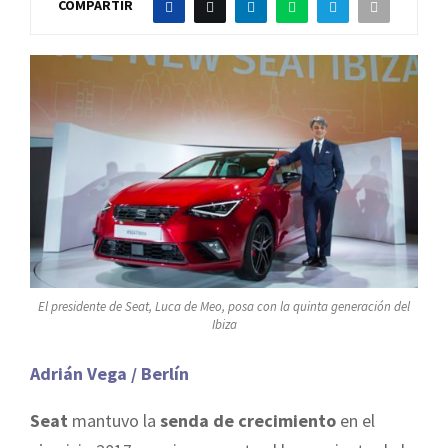
COMPARTIR
El presidente de Seat, Luca de Meo, posa con la quinta generación del
Ibiza
Adrián Vega / Berlín
Seat
mantuvo la
senda de crecimiento
en el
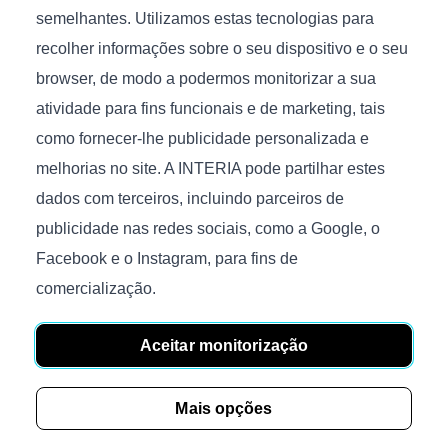
semelhantes. Utilizamos estas tecnologias para
recolher informações sobre o seu dispositivo e o seu
browser, de modo a podermos monitorizar a sua
atividade para fins funcionais e de marketing, tais
Surf high
Circle
como fornecer-lhe publicidade personalizada e
€
259
€
703
melhorias no site. A INTERIA pode partilhar estes
Disponível
Disponível
dados com terceiros, incluindo parceiros de
Tamanho (C/P/A), cm.:
Tamanho (C/P/A), cm.:
publicidade nas redes sociais, como a Google, o
60x60x35
100x100x38
Facebook e o Instagram, para fins de
comercialização.
Aceitar monitorização
Mais opções
Moss
Echo-I
€
1 314
€
520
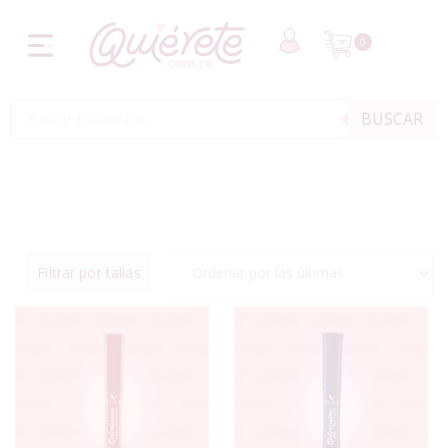
0
BUSCAR
Filtrar por tallas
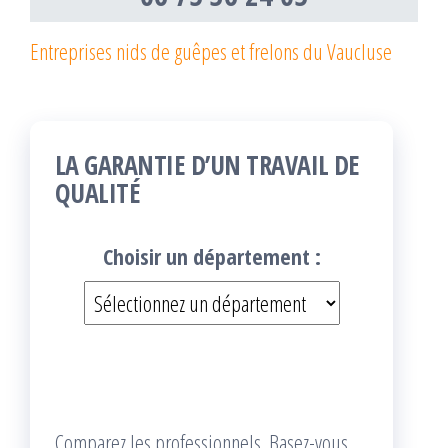
Entreprises nids de guêpes et frelons du Vaucluse
LA GARANTIE D’UN TRAVAIL DE
QUALITÉ
Choisir un département :
Comparez les professionnels. Basez-vous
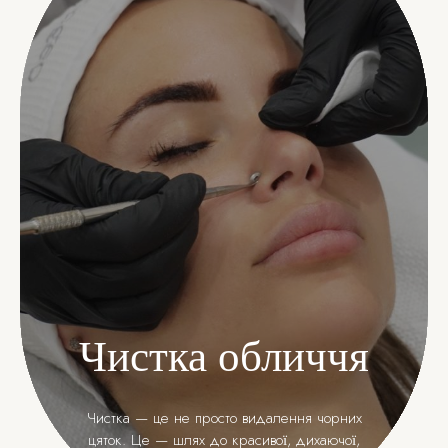
Чистка обличчя
Чистка — це не просто видалення чорних
цяток. Це — шлях до красивої, дихаючої,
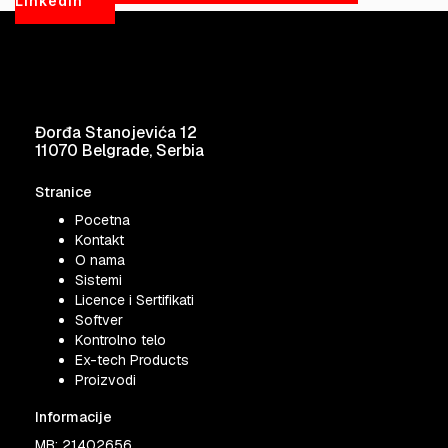
LinkedIn
Đorđa Stanojevića 12
11070 Belgrade, Serbia
Stranice
Pocetna
Kontakt
O nama
Sistemi
Licence i Sertifikati
Softver
Kontrolno telo
Ex-tech Products
Proizvodi
Informacije
MB: 21402656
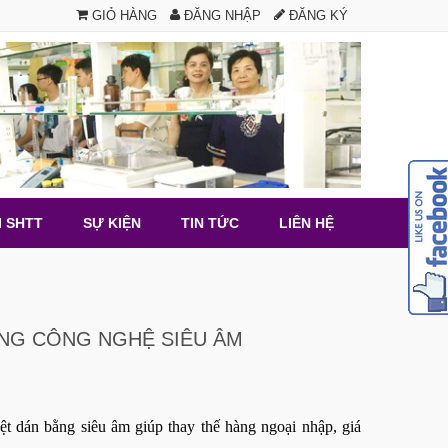
GIỎ HÀNG
ĐĂNG NHẬP
ĐĂNG KÝ
I SHTT
SỰ KIỆN
TIN TỨC
LIÊN HỆ
ẰNG CÔNG NGHỆ SIÊU ÂM
ệt dán bằng siêu âm giúp thay thế hàng ngoại nhập, giá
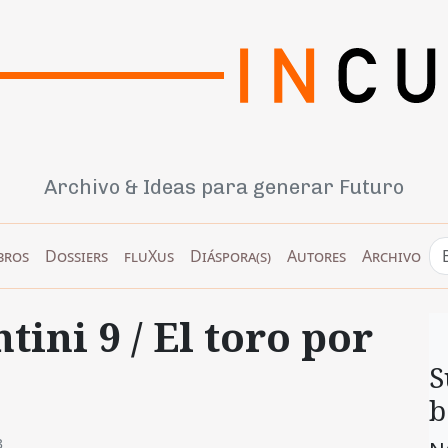
Archivo & Ideas para generar Futuro
bros
Dossiers
fluXus
Diáspora(s)
Autores
Archivo
tini 9 / El toro por
S
b
3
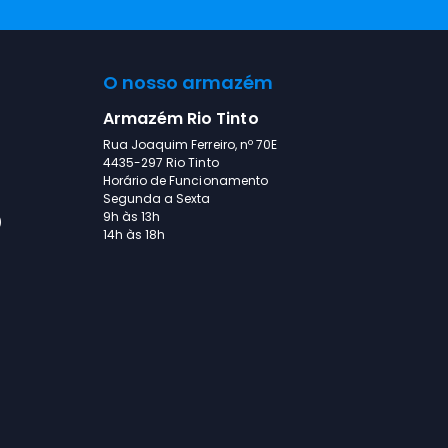
O nosso armazém
Armazém Rio Tinto
Rua Joaquim Ferreiro, nº 70E
4435-297 Rio Tinto
Horário de Funcionamento
Segunda a Sexta
9h às 13h
)
14h às 18h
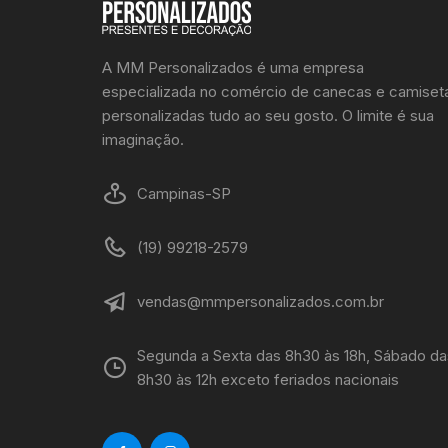
A MM Personalizados é uma empresa
especializada no comércio de canecas e camiset
personalizadas tudo ao seu gosto. O limite é sua
imaginação.
Campinas-SP
(19) 99218-2579
vendas@mmpersonalizados.com.br
Segunda a Sexta das 8h30 às 18h, Sábado da
8h30 às 12h exceto feriados nacionais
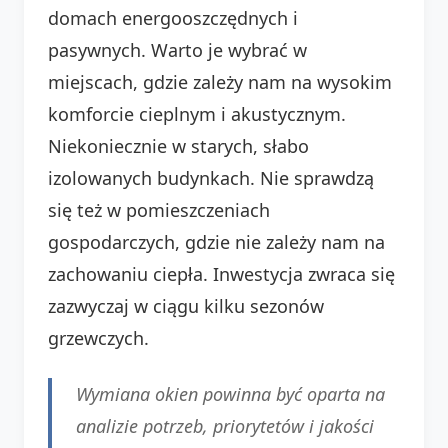
domach energooszczędnych i
pasywnych. Warto je wybrać w
miejscach, gdzie zależy nam na wysokim
komforcie cieplnym i akustycznym.
Niekoniecznie w starych, słabo
izolowanych budynkach. Nie sprawdzą
się też w pomieszczeniach
gospodarczych, gdzie nie zależy nam na
zachowaniu ciepła. Inwestycja zwraca się
zazwyczaj w ciągu kilku sezonów
grzewczych.
Wymiana okien powinna być oparta na
analizie potrzeb, priorytetów i jakości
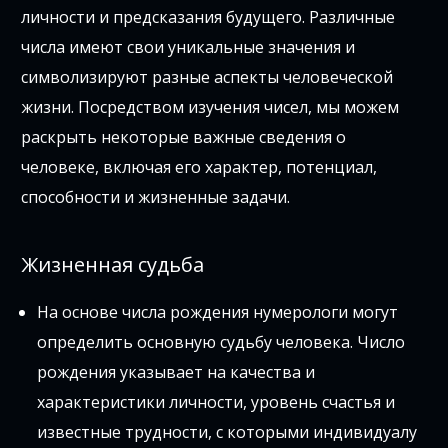
личности и предсказания будущего. Различные
числа имеют свои уникальные значения и
символизируют разные аспекты человеческой
жизни. Посредством изучения чисел, мы можем
раскрыть некоторые важные сведения о
человеке, включая его характер, потенциал,
способности и жизненные задачи.
Жизненная судьба
На основе числа рождения нумерологи могут
определить основную судьбу человека. Число
рождения указывает на качества и
характеристики личности, уровень счастья и
известные трудности, с которыми индивидуалу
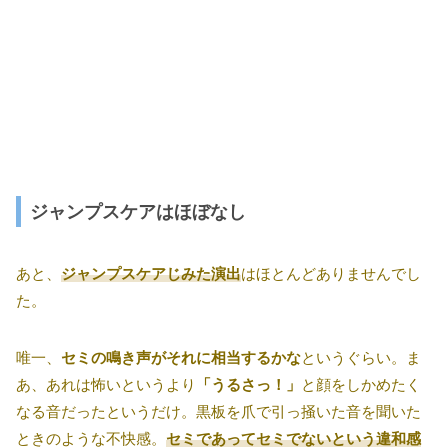
ジャンプスケアはほぼなし
あと、
ジャンプスケアじみた演出
はほとんどありませんでし
た。
唯一、
セミの鳴き声がそれに相当するかな
というぐらい。ま
あ、あれは怖いというより
「うるさっ！」
と顔をしかめたく
なる音だったというだけ。黒板を爪で引っ掻いた音を聞いた
ときのような不快感。
セミであってセミでないという違和感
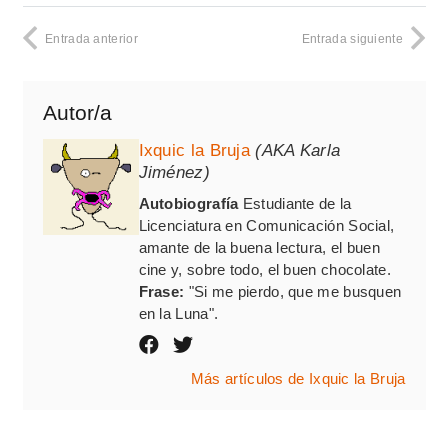
Entrada anterior
Entrada siguiente
Autor/a
Ixquic la Bruja
(AKA Karla
Jiménez)
Autobiografía
Estudiante de la
Licenciatura en Comunicación Social,
amante de la buena lectura, el buen
cine y, sobre todo, el buen chocolate.
Frase:
"Si me pierdo, que me busquen
en la Luna".
Más artículos de Ixquic la Bruja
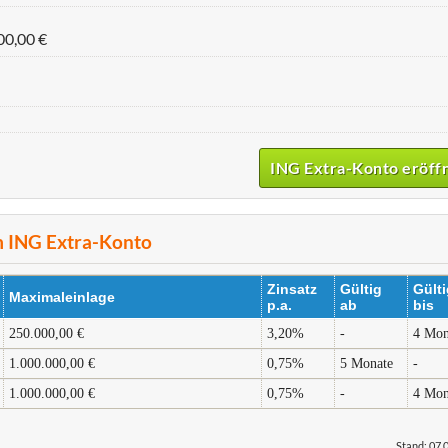
00,00 €
ING Extra-Konto eröff
m ING Extra-Konto
Zinsatz
Gültig
Gülti
Maximaleinlage
p.a.
ab
bis
250.000,00 €
3,20%
-
4 Mon
1.000.000,00 €
0,75%
5 Monate
-
1.000.000,00 €
0,75%
-
4 Mon
Stand: 07.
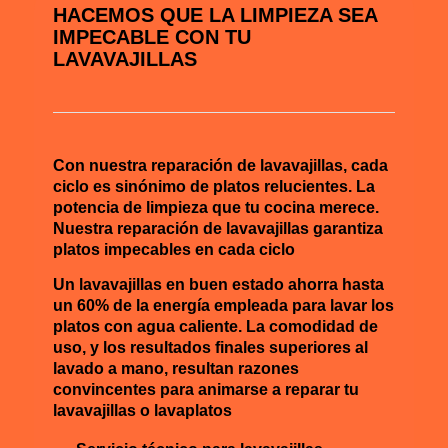
HACEMOS QUE LA LIMPIEZA SEA
IMPECABLE CON TU
LAVAVAJILLAS
Con nuestra reparación de lavavajillas, cada
ciclo es sinónimo de platos relucientes. La
potencia de limpieza que tu cocina merece.
Nuestra reparación de lavavajillas garantiza
platos impecables en cada ciclo
Un lavavajillas en buen estado ahorra hasta
un 60% de la energía empleada para lavar los
platos con agua caliente. La comodidad de
uso, y los resultados finales superiores al
lavado a mano, resultan razones
convincentes para animarse a reparar tu
lavavajillas o lavaplatos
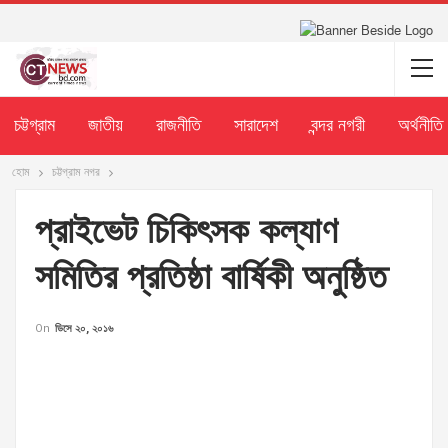
চট্টগ্রাম
জাতীয়
রাজনীতি
সারাদেশ
বন্দর নগরী
অর্থনীতি
হোম
চট্টগ্রাম নগর
প্রাইভেট চিকিৎসক কল্যাণ
সমিতির প্রতিষ্ঠা বার্ষিকী অনুষ্ঠিত
On
ডিসে ২০, ২০১৬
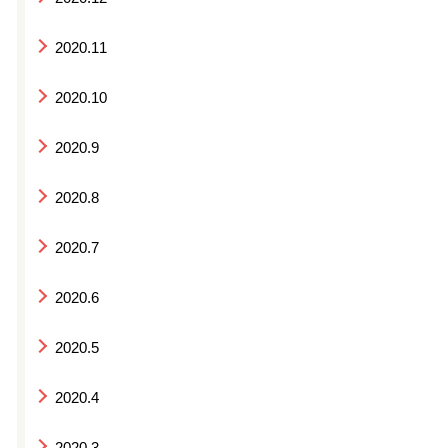
2020.11
2020.10
2020.9
2020.8
2020.7
2020.6
2020.5
2020.4
2020.3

• How to complete this task
Everything in the records above except the pictures is to be reproduced word for word.

• Finished task
COMPARTIR
El presidente de Seat, Luca de Meo, posa con la quinta generación del
Ibiza
Adrián Vega / Berlín
Seat
mantuvo la
senda de crecimiento
en el
semelhantes. Utilizamos estas tecnologias para
recolher informações sobre o seu dispositivo e o seu
browser, de modo a podermos monitorizar a sua
atividade para fins funcionais e de marketing, tais
Surf high
Circle
como fornecer-lhe publicidade personalizada e
€
259
€
703
melhorias no site. A INTERIA pode partilhar estes
Disponível
Disponível
dados com terceiros, incluindo parceiros de
Tamanho (C/P/A), cm.:
Tamanho (C/P/A), cm.:
publicidade nas redes sociais, como a Google, o
60x60x35
100x100x38
Facebook e o Instagram, para fins de
comercialização.
Aceitar monitorização
Mais opções
Moss
Echo-I
€
1 314
€
520
0
BUSCAR
Filtrar por tallas
Entreprises nids de guêpes et frelons du Vaucluse
LA GARANTIE D’UN TRAVAIL DE
QUALITÉ
Choisir un département :
Comparez les professionnels. Basez-vous
Чистка обличчя
Чистка — це не просто видалення чорних
цяток. Це — шлях до красивої, дихаючої,
LinkedIn
Đorđa Stanojevića 12
11070 Belgrade, Serbia
Stranice
Pocetna
Kontakt
O nama
Sistemi
Licence i Sertifikati
Softver
Kontrolno telo
Ex-tech Products
Proizvodi
Informacije
MB: 21402656
GIỎ HÀNG
ĐĂNG NHẬP
ĐĂNG KÝ
I SHTT
SỰ KIỆN
TIN TỨC
LIÊN HỆ
ẰNG CÔNG NGHỆ SIÊU ÂM
ệt dán bằng siêu âm giúp thay thế hàng ngoại nhập, giá
Archivo & Ideas para generar Futuro
bros
Dossiers
fluXus
Diáspora(s)
Autores
Archivo
tini 9 / El toro por
S
b
3
O nosso armazém
Armazém Rio Tinto
Rua Joaquim Ferreiro, nº 70E
4435-297 Rio Tinto
Horário de Funcionamento
Segunda a Sexta
9h às 13h
)
14h às 18h
A MM Personalizados é uma empresa
especializada no comércio de canecas e camiset
personalizadas tudo ao seu gosto. O limite é sua
imaginação.
Campinas-SP
(19) 99218-2579
vendas@mmpersonalizados.com.br
Segunda a Sexta das 8h30 às 18h, Sábado da
8h30 às 12h exceto feriados nacionais
domach energooszczędnych i
pasywnych. Warto je wybrać w
miejscach, gdzie zależy nam na wysokim
komforcie cieplnym i akustycznym.
Niekoniecznie w starych, słabo
izolowanych budynkach. Nie sprawdzą
się też w pomieszczeniach
gospodarczych, gdzie nie zależy nam na
zachowaniu ciepła. Inwestycja zwraca się
zazwyczaj w ciągu kilku sezonów
grzewczych.
Wymiana okien powinna być oparta na
analizie potrzeb, priorytetów i jakości
личности и предсказания будущего. Различные
числа имеют свои уникальные значения и
символизируют разные аспекты человеческой
жизни. Посредством изучения чисел, мы можем
раскрыть некоторые важные сведения о
человеке, включая его характер, потенциал,
способности и жизненные задачи.
Жизненная судьба
На основе числа рождения нумерологи могут
определить основную судьбу человека. Число
рождения указывает на качества и
характеристики личности, уровень счастья и
известные трудности, с которыми индивидуалу
ジャンプスケアはほぼなし
あと、
ジャンプスケアじみた演出
はほとんどありませんでし
た。
唯一、
セミの鳴き声がそれに相当するかな
というぐらい。ま
あ、あれは怖いというより
「うるさっ！」
と顔をしかめたく
なる音だったというだけ。黒板を爪で引っ掻いた音を聞いた
ときのような不快感。
セミであってセミでないという違和感
Entrada anterior
Entrada siguiente
Autor/a
Ixquic la Bruja
(AKA Karla
Jiménez)
Autobiografía
Estudiante de la
Licenciatura en Comunicación Social,
amante de la buena lectura, el buen
cine y, sobre todo, el buen chocolate.
Frase:
"Si me pierdo, que me busquen
en la Luna".
Más artículos de Ixquic la Bruja
00,00 €
ING Extra-Konto eröff
m ING Extra-Konto
Zinsatz
Gültig
Gülti
Maximaleinlage
p.a.
ab
bis
250.000,00 €
3,20%
-
4 Mon
1.000.000,00 €
0,75%
5 Monate
-
1.000.000,00 €
0,75%
-
4 Mon
Stand: 07.
HACEMOS QUE LA LIMPIEZA SEA
IMPECABLE CON TU
LAVAVAJILLAS
Con nuestra reparación de lavavajillas, cada
ciclo es sinónimo de platos relucientes. La
potencia de limpieza que tu cocina merece.
Nuestra reparación de lavavajillas garantiza
platos impecables en cada ciclo
Un lavavajillas en buen estado ahorra hasta
un 60% de la energía empleada para lavar los
platos con agua caliente. La comodidad de
uso, y los resultados finales superiores al
lavado a mano, resultan razones
convincentes para animarse a reparar tu
lavavajillas o lavaplatos
চট্টগ্রাম
জাতীয়
রাজনীতি
সারাদেশ
বন্দর নগরী
অর্থনীতি
হোম
চট্টগ্রাম নগর
প্রাইভেট চিকিৎসক কল্যাণ
সমিতির প্রতিষ্ঠা বার্ষিকী অনুষ্ঠিত
On
ডিসে ২০, ২০১৬
2020.11
2020.10
2020.9
2020.8
2020.7
2020.6
2020.5
2020.4
2020.3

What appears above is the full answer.